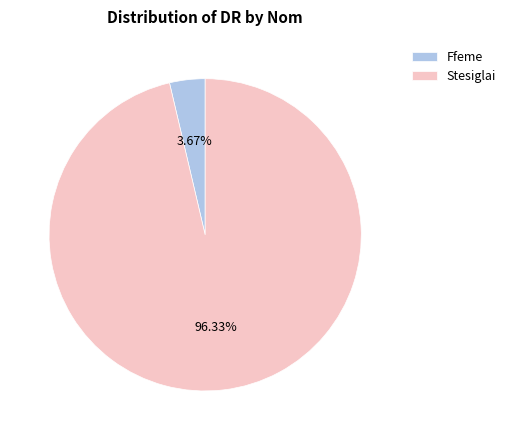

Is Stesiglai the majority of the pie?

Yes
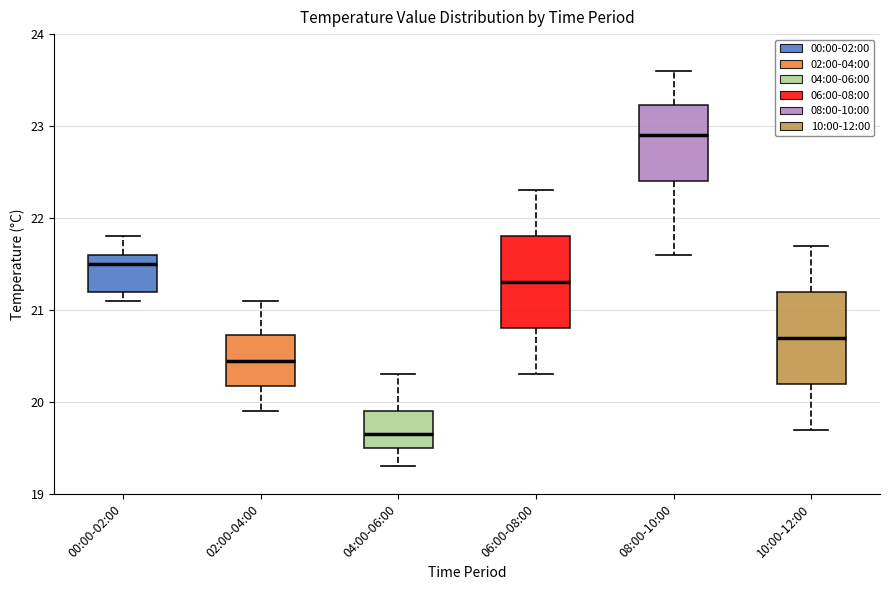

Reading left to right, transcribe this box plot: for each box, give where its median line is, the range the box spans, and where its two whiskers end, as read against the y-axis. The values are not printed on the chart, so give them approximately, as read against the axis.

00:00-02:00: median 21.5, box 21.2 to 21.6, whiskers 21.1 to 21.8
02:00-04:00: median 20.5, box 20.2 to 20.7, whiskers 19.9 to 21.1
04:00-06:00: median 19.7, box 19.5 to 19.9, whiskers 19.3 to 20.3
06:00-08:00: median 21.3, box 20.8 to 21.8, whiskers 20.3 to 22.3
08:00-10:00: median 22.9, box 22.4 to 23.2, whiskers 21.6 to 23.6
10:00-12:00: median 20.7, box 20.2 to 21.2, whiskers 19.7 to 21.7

→ Written task: Reproduce verbatim the stretch of the rows above from the line containing "Reading left to" through the final row, with both ends included.

→ Answer space:
Reading left to right, transcribe this box plot: for each box, give where its median line is, the range the box spans, and where its two whiskers end, as read against the y-axis. The values are not printed on the chart, so give them approximately, as read against the axis.

00:00-02:00: median 21.5, box 21.2 to 21.6, whiskers 21.1 to 21.8
02:00-04:00: median 20.5, box 20.2 to 20.7, whiskers 19.9 to 21.1
04:00-06:00: median 19.7, box 19.5 to 19.9, whiskers 19.3 to 20.3
06:00-08:00: median 21.3, box 20.8 to 21.8, whiskers 20.3 to 22.3
08:00-10:00: median 22.9, box 22.4 to 23.2, whiskers 21.6 to 23.6
10:00-12:00: median 20.7, box 20.2 to 21.2, whiskers 19.7 to 21.7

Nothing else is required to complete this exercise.